What needs to be done » Once a line is found to contain "lines", copy it out of the listing.

─── Excerpted data ───

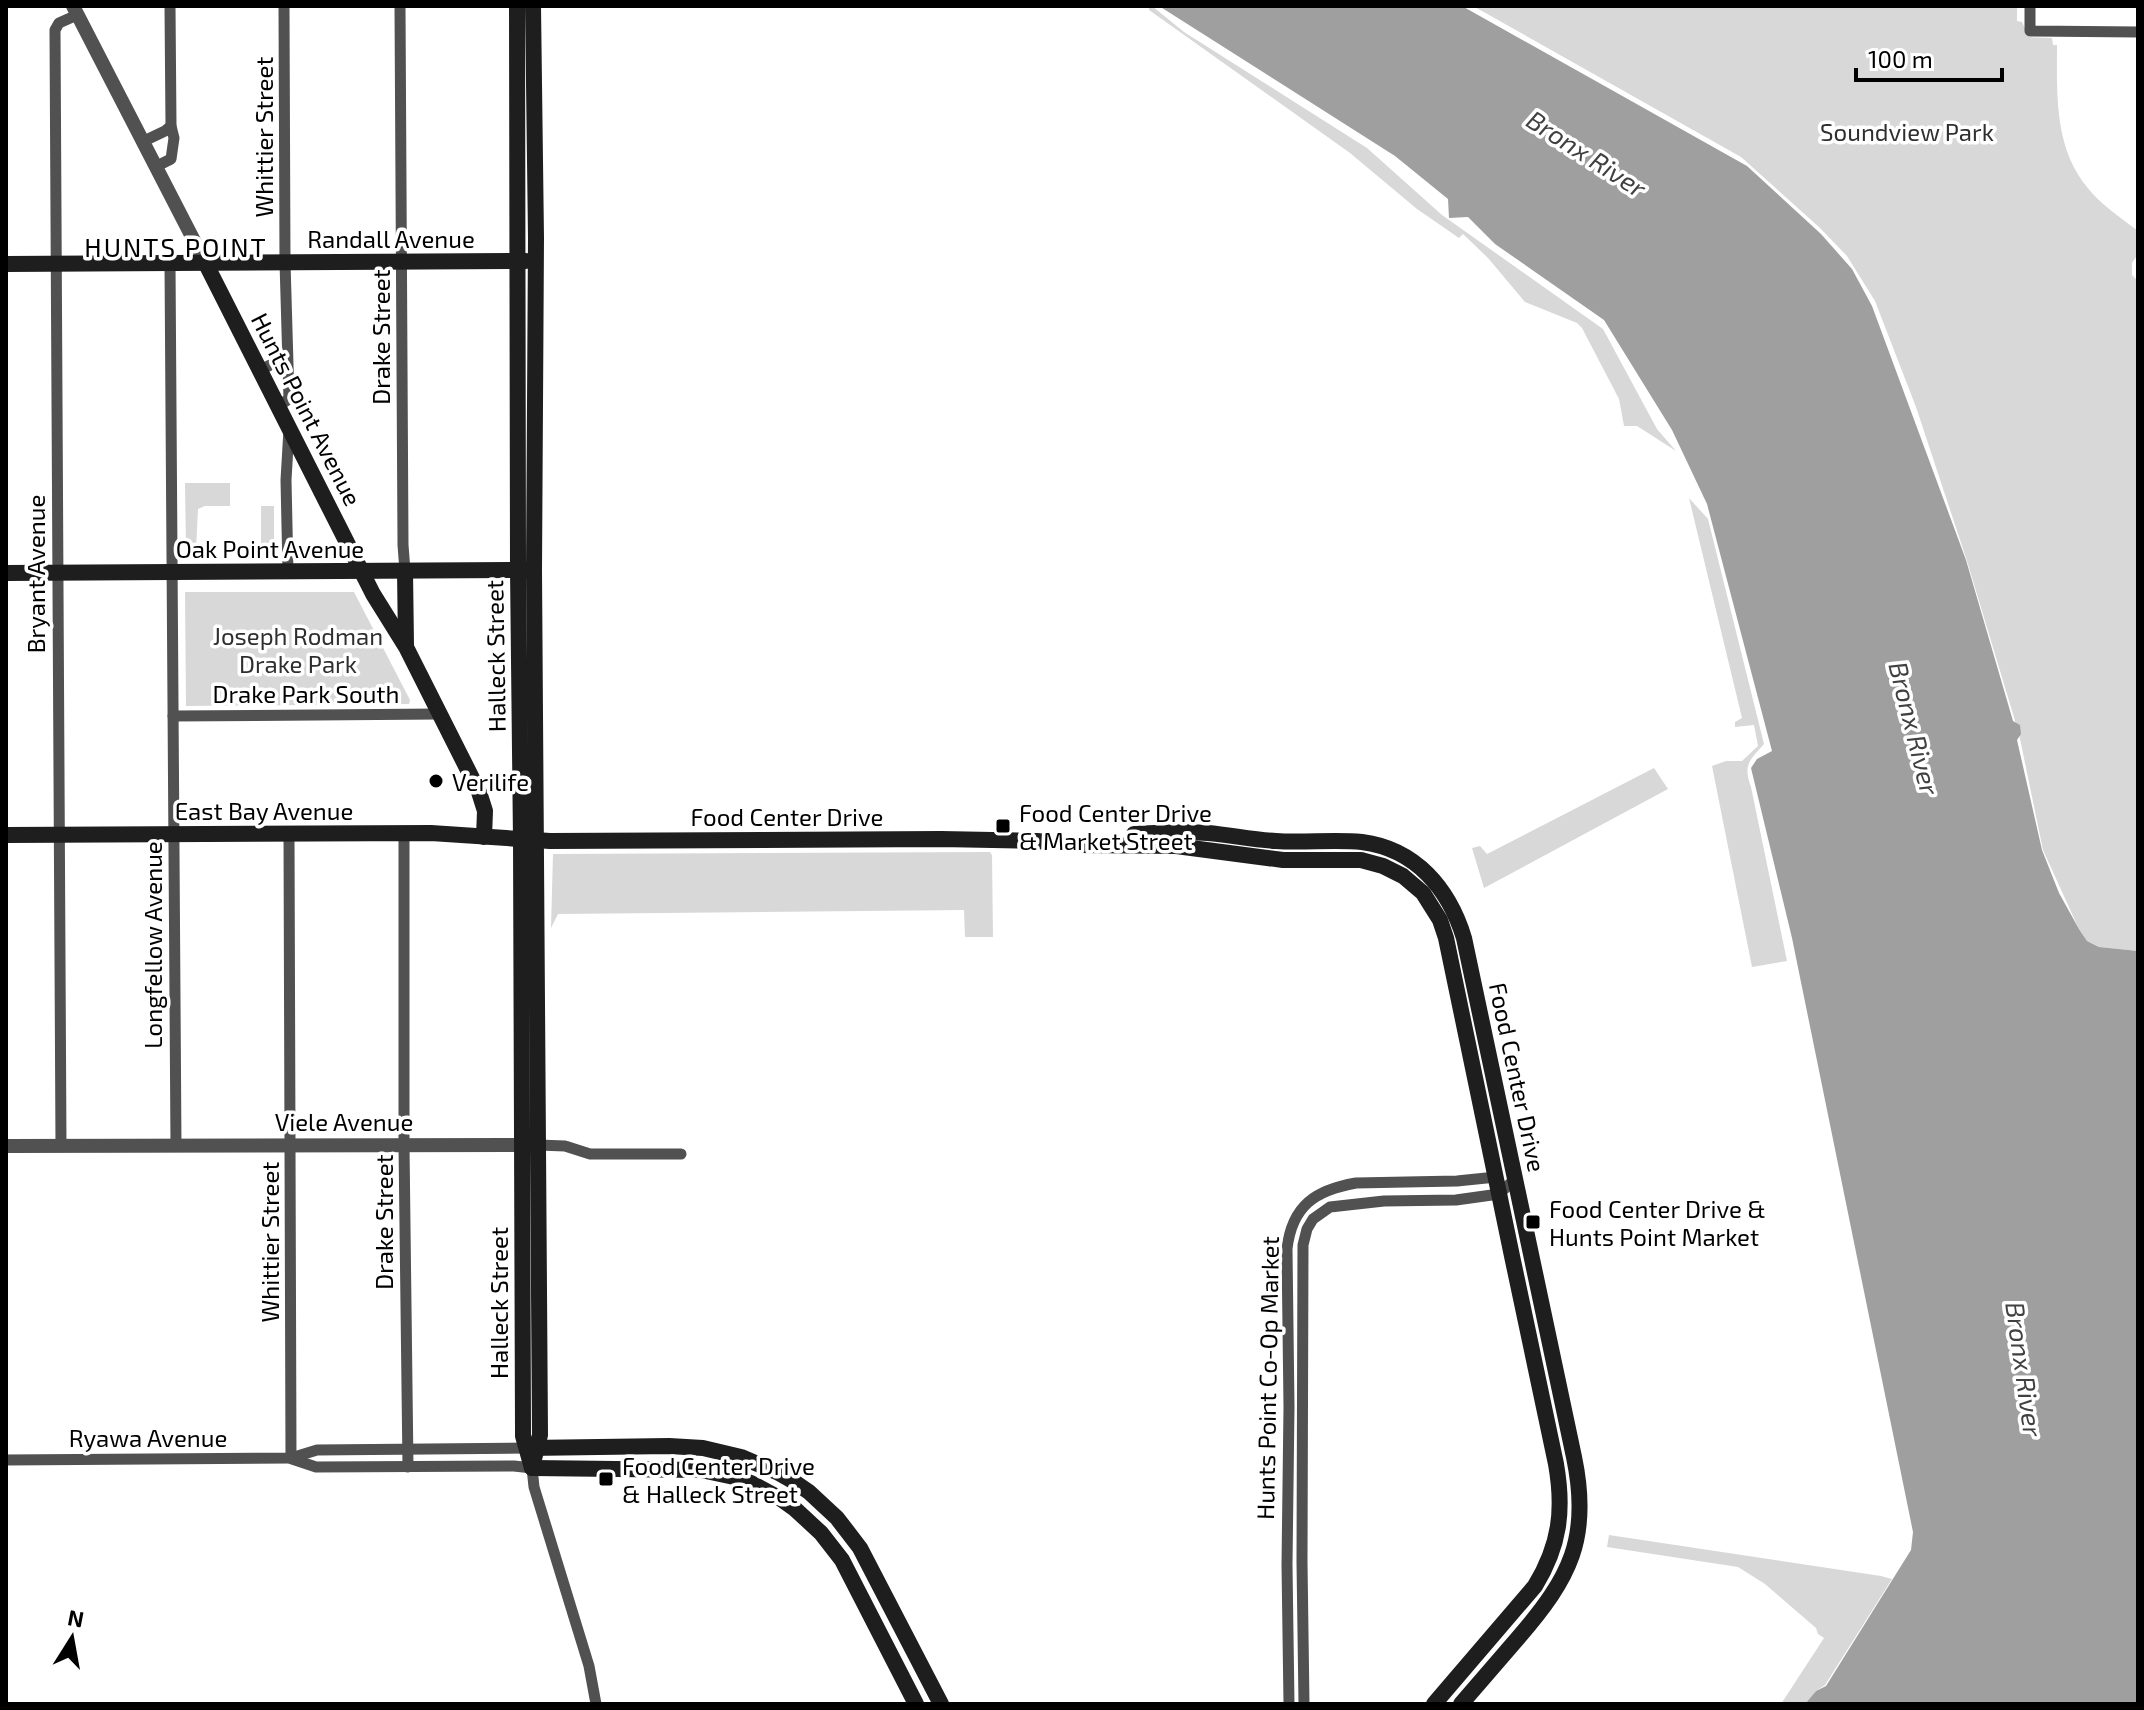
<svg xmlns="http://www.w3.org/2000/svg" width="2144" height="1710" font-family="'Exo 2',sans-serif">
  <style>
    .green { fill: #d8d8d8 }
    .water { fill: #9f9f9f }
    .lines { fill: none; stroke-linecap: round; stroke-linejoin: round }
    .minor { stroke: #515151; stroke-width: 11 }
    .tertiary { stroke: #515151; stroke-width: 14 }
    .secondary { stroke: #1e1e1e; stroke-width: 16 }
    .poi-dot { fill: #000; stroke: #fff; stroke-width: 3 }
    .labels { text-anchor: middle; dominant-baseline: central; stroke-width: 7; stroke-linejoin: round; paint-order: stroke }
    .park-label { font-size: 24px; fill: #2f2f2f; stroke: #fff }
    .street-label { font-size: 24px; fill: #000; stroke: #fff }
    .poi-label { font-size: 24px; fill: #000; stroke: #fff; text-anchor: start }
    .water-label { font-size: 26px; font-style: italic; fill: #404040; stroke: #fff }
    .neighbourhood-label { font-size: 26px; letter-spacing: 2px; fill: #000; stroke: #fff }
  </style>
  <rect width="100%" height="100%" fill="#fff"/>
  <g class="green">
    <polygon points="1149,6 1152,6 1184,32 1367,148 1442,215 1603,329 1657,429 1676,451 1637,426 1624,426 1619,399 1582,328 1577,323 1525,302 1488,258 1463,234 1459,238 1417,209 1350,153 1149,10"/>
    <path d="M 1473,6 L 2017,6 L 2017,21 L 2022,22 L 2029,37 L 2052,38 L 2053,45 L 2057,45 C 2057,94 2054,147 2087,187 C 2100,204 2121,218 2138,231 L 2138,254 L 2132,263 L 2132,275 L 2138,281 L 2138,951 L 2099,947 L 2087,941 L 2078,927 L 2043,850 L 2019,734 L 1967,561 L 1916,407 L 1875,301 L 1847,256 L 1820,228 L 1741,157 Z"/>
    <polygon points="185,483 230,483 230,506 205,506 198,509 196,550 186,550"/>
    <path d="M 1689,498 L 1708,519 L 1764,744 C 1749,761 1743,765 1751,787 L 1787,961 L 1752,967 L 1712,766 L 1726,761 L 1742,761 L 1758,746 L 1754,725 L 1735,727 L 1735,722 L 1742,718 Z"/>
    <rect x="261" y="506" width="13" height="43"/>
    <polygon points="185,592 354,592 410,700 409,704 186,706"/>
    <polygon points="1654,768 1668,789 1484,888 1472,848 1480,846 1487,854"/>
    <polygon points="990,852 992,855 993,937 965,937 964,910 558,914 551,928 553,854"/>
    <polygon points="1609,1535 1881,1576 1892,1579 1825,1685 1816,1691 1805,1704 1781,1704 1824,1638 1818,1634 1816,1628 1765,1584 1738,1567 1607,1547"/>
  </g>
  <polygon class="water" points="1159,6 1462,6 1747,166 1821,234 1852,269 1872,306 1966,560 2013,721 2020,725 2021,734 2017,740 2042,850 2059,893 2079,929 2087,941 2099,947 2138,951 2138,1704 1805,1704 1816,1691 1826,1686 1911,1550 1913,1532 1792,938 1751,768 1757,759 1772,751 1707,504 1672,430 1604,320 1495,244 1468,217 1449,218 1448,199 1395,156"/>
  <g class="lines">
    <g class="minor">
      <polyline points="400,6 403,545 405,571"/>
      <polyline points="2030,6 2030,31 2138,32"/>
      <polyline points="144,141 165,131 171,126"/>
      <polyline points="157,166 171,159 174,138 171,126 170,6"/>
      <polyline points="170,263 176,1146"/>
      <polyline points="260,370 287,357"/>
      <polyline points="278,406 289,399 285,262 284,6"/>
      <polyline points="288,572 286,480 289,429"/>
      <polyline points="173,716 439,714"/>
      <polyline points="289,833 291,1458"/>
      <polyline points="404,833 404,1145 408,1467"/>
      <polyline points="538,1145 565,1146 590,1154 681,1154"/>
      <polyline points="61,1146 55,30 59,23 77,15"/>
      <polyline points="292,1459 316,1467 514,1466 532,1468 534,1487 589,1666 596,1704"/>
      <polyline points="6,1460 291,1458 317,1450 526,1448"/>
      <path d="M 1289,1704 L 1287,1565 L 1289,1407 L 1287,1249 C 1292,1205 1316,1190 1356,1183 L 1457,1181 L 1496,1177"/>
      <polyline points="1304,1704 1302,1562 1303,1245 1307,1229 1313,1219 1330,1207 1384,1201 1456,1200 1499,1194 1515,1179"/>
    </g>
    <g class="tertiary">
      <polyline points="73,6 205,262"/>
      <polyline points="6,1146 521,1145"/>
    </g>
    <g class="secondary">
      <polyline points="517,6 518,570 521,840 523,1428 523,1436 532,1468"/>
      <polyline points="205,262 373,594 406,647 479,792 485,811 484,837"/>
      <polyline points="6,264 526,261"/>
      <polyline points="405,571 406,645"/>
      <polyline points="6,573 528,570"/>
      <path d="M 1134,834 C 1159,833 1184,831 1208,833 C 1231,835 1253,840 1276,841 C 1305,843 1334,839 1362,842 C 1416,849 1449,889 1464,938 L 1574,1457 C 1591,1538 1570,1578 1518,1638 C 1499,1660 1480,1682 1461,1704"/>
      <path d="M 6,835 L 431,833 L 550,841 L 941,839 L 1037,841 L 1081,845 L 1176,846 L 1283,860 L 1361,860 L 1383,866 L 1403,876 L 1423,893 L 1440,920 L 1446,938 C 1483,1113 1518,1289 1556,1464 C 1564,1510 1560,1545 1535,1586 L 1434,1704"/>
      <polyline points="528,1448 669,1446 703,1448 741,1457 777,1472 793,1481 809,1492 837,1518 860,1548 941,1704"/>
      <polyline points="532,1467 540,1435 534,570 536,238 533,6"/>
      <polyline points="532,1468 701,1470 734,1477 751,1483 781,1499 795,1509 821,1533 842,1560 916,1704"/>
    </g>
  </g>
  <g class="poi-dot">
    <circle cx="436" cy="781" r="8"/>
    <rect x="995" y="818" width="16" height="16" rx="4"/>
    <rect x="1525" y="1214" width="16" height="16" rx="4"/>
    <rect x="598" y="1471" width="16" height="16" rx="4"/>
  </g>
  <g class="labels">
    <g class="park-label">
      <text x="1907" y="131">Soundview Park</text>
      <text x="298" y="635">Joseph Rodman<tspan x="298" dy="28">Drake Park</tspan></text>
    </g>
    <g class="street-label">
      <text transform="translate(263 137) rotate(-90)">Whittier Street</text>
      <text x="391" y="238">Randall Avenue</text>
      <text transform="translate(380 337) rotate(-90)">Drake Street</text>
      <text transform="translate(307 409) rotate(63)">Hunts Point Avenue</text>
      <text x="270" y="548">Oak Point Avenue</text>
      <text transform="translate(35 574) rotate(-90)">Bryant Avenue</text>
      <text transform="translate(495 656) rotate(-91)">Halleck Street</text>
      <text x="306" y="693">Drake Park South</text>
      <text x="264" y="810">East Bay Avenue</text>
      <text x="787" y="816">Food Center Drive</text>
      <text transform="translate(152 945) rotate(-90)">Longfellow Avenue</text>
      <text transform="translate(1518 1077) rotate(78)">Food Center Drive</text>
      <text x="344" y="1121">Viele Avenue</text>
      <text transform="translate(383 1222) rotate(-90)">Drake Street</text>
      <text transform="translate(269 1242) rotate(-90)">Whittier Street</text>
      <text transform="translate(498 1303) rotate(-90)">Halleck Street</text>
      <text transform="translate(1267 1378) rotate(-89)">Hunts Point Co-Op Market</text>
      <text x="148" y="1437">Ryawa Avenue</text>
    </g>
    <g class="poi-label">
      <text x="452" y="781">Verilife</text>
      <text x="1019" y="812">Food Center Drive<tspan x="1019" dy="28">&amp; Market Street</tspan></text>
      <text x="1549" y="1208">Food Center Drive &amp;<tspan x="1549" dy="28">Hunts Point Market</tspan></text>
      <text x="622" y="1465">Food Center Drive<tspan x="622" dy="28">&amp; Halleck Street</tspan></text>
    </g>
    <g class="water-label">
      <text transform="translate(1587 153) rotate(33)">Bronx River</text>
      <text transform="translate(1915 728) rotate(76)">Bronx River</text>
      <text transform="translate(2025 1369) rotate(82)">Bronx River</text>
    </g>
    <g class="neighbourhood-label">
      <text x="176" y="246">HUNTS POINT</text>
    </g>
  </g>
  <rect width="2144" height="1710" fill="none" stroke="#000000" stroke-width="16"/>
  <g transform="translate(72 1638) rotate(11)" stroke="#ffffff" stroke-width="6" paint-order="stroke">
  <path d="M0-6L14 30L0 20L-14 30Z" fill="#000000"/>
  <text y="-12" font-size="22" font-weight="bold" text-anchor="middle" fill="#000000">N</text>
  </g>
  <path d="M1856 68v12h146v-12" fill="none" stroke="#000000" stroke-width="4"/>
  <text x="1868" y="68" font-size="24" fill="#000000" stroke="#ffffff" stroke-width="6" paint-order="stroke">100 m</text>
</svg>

───

Response to this exercise »
    .lines { fill: none; stroke-linecap: round; stroke-linejoin: round }
  <g class="lines">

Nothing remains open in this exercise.